**PROBLEM:**
Please show each line of the listing where "СДЭК" is present.

**SOURCE INFORMATION:**
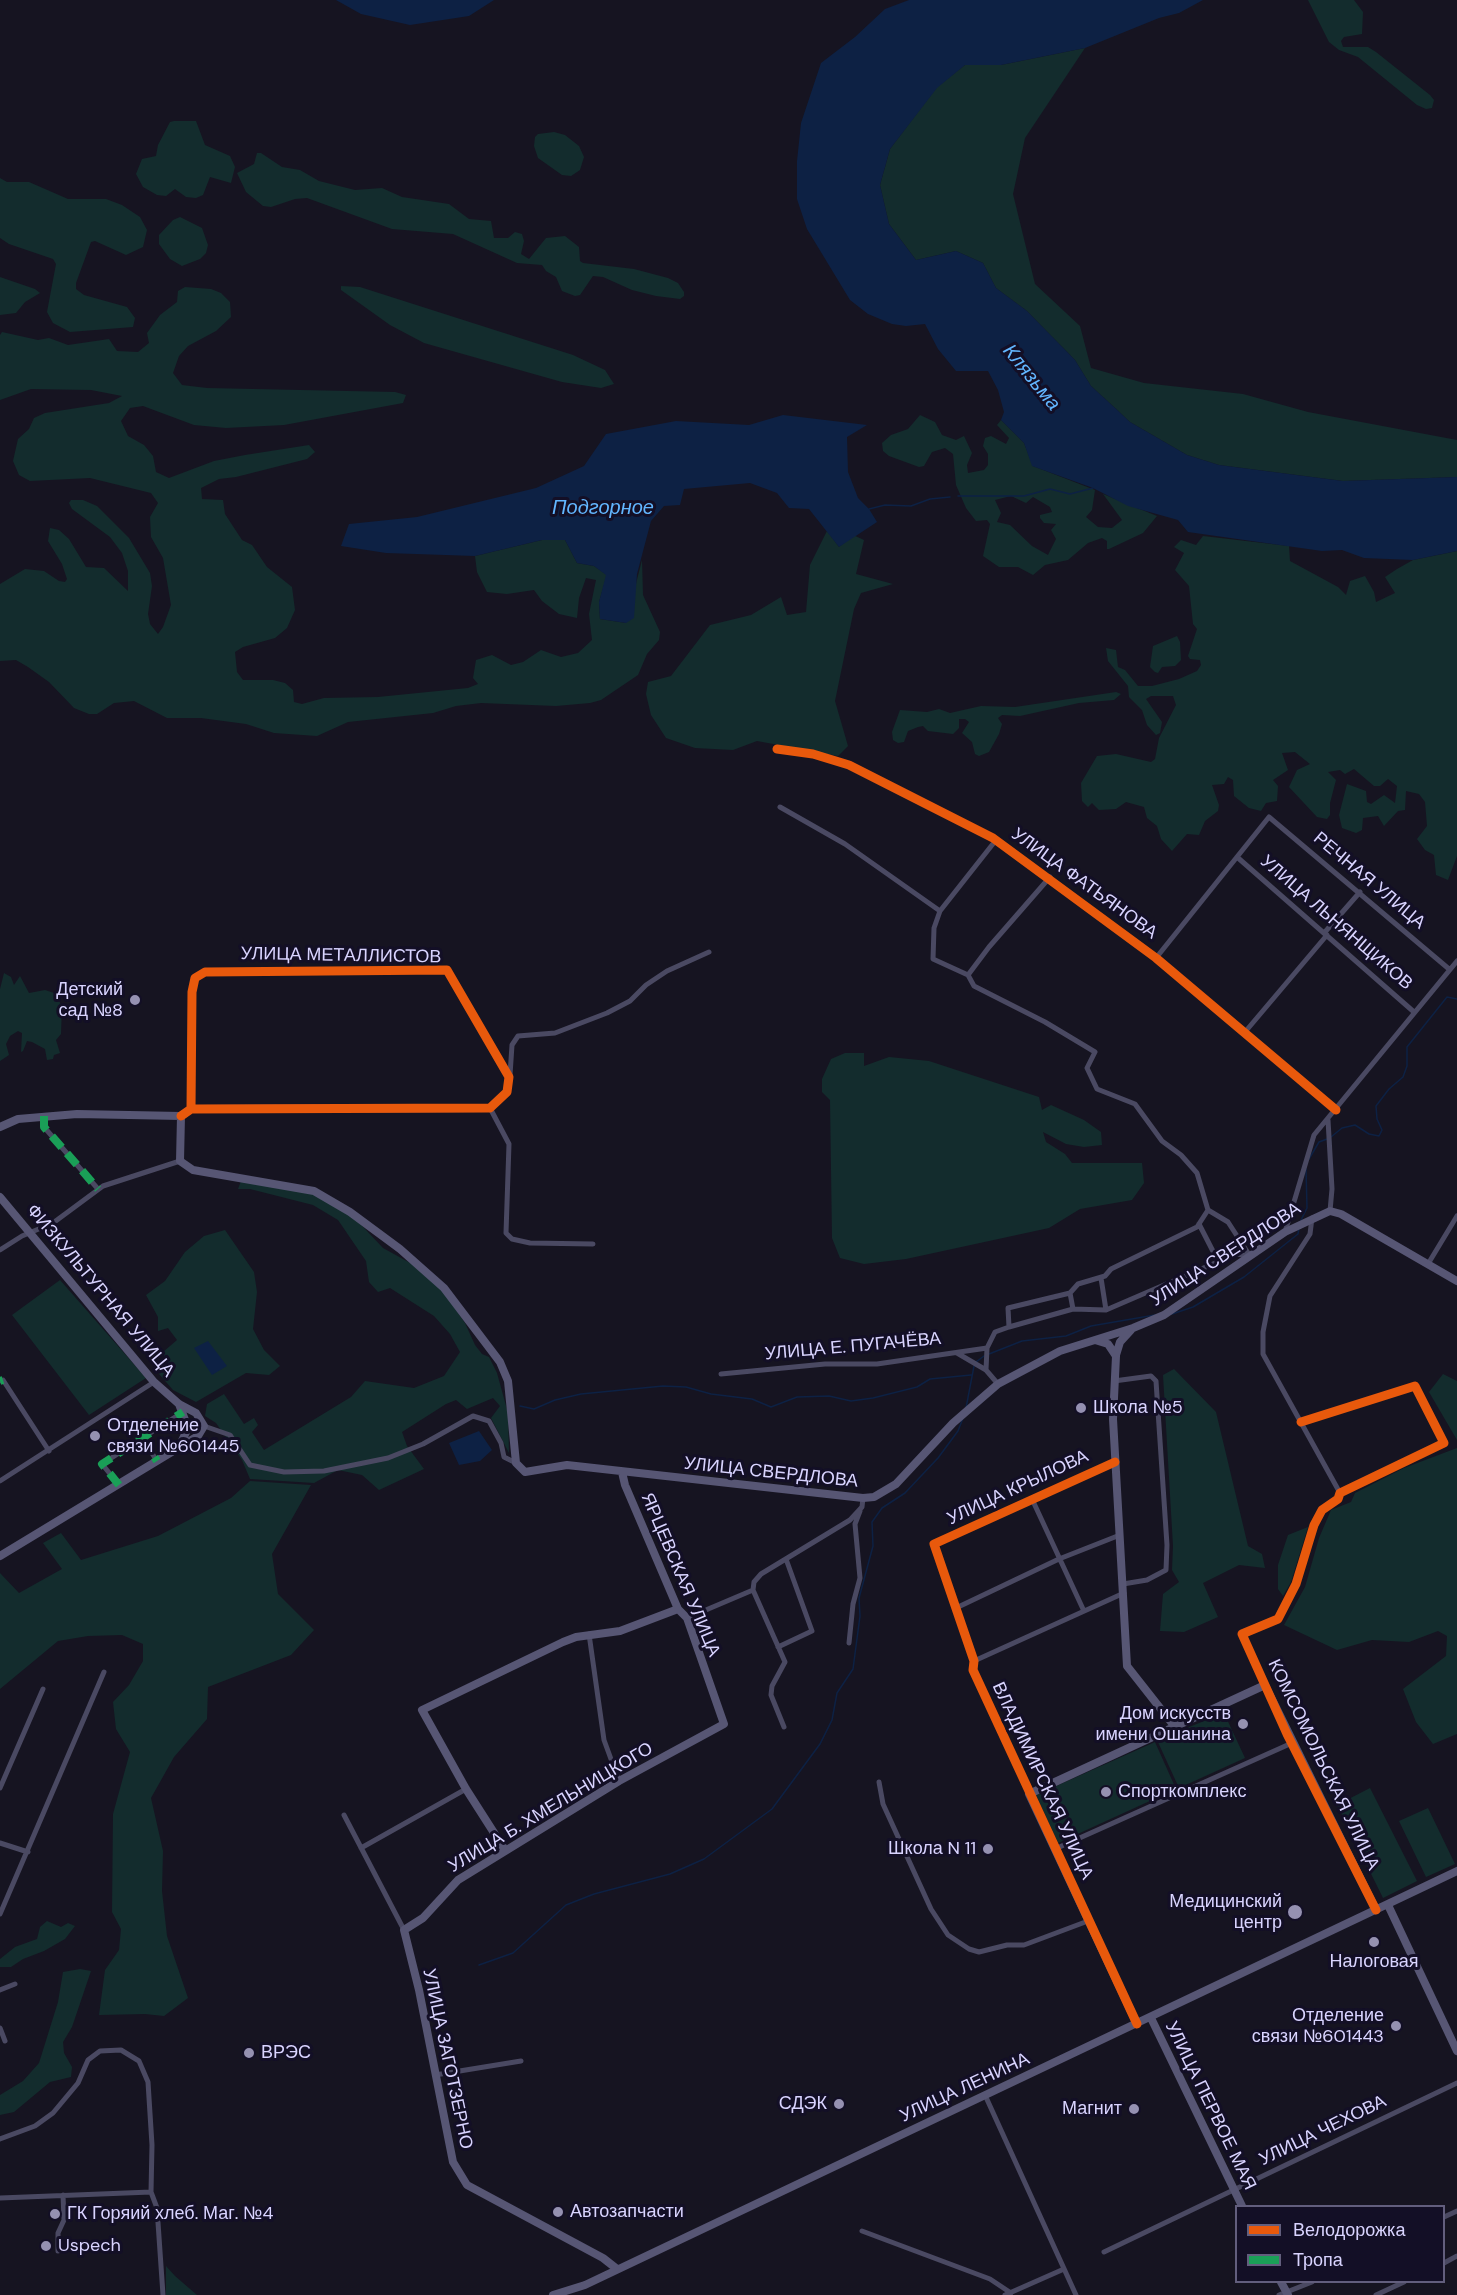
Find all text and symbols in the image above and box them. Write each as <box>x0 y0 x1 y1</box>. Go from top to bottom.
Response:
water label: Клязьма <box>997 340 1065 416</box>
water label: Подгорное <box>552 497 654 521</box>
street label: УЛИЦА ФАТЬЯНОВА <box>1007 824 1161 944</box>
street label: РЕЧНАЯ УЛИЦА <box>1309 828 1429 934</box>
street label: УЛИЦА ЛЬНЯНЩИКОВ <box>1256 851 1416 995</box>
street label: УЛИЦА МЕТАЛЛИСТОВ <box>241 943 441 969</box>
place label: Детский сад №8 <box>56 979 123 1022</box>
marker: Детский сад №8 <box>128 993 142 1007</box>
street label: УЛИЦА СВЕРДЛОВА <box>1147 1198 1305 1312</box>
street label: ФИЗКУЛЬТУРНАЯ УЛИЦА <box>21 1200 179 1382</box>
street label: УЛИЦА Е. ПУГАЧЁВА <box>764 1329 942 1365</box>
place label: Школа №5 <box>1093 1397 1183 1419</box>
marker: Школа №5 <box>1074 1401 1088 1415</box>
place label: Отделение связи №601445 <box>107 1415 240 1458</box>
marker: Отделение связи №601445 <box>88 1429 102 1443</box>
street label: УЛИЦА КРЫЛОВА <box>944 1446 1092 1530</box>
street label: УЛИЦА СВЕРДЛОВА <box>683 1453 859 1493</box>
street label: ЯРЦЕВСКАЯ УЛИЦА <box>636 1490 724 1660</box>
street label: КОМСОМОЛЬСКАЯ УЛИЦА <box>1262 1656 1384 1874</box>
street label: ВЛАДИМИРСКАЯ УЛИЦА <box>987 1679 1097 1883</box>
place label: Дом искусств имени Ошанина <box>1095 1703 1231 1746</box>
marker: Дом искусств имени Ошанина <box>1236 1717 1250 1731</box>
street label: УЛИЦА Б. ХМЕЛЬНИЦКОГО <box>445 1738 657 1878</box>
place label: Спорткомплекс <box>1118 1781 1246 1803</box>
marker: Спорткомплекс <box>1099 1785 1113 1799</box>
place label: Школа N 11 <box>888 1838 976 1860</box>
marker: Школа N 11 <box>981 1842 995 1856</box>
place label: Медицинский центр <box>1169 1891 1282 1934</box>
marker: Медицинский центр <box>1286 1903 1304 1921</box>
marker: Налоговая <box>1367 1935 1381 1949</box>
place label: Налоговая <box>1329 1951 1419 1973</box>
street label: УЛИЦА ЗАГОТЗЕРНО <box>417 1967 477 2151</box>
place label: Отделение связи №601443 <box>1252 2005 1384 2048</box>
street label: УЛИЦА ПЕРВОЕ МАЯ <box>1160 2018 1260 2194</box>
marker: Отделение связи №601443 <box>1389 2019 1403 2033</box>
place label: ВРЭС <box>261 2042 311 2064</box>
marker: ВРЭС <box>242 2046 256 2060</box>
street label: УЛИЦА ЛЕНИНА <box>897 2049 1033 2127</box>
street label: УЛИЦА ЧЕХОВА <box>1256 2091 1390 2171</box>
place label: СДЭК <box>779 2093 827 2115</box>
marker: СДЭК <box>832 2097 846 2111</box>
place label: Магнит <box>1062 2098 1122 2120</box>
marker: Магнит <box>1127 2102 1141 2116</box>
place label: Автозапчасти <box>570 2201 684 2223</box>
place label: ГК Горяий хлеб. Маг. №4 <box>67 2203 273 2225</box>
marker: Автозапчасти <box>551 2205 565 2219</box>
legend <box>1235 2205 1445 2283</box>
marker: ГК Горяий хлеб. Маг. №4 <box>48 2207 62 2221</box>
text: Велодорожка <box>1293 2218 1405 2242</box>
place label: Uspech <box>58 2235 121 2257</box>
marker: Uspech <box>39 2239 53 2253</box>
text: Тропа <box>1293 2248 1343 2272</box>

**RESULT:**
place label: СДЭК <box>779 2093 827 2115</box>
marker: СДЭК <box>832 2097 846 2111</box>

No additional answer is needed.